> [DIRECTIONS]:
Report every line in the records below that contains the word "recordings", copying each line in full. Matching is case-sensitive.

<<<<

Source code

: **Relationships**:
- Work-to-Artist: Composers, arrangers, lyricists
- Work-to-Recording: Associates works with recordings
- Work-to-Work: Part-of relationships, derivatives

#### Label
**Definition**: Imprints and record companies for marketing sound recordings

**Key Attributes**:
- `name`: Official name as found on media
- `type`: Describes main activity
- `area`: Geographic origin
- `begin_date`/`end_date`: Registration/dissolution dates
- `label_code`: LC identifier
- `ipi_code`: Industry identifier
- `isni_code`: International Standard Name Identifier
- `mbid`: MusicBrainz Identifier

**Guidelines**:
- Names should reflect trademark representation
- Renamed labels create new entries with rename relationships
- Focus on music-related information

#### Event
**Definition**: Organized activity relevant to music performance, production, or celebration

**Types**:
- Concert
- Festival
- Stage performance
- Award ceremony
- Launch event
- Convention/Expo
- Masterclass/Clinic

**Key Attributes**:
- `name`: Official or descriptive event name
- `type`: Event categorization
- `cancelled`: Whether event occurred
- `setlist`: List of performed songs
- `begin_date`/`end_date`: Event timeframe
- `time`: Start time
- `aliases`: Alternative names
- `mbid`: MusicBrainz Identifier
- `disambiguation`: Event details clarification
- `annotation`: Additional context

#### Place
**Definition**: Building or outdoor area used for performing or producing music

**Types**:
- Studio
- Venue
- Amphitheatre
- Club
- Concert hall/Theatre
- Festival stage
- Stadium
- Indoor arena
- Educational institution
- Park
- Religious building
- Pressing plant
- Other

>>>>

> [EXERCISE OUTPUT]:
- Work-to-Recording: Associates works with recordings
**Definition**: Imprints and record companies for marketing sound recordings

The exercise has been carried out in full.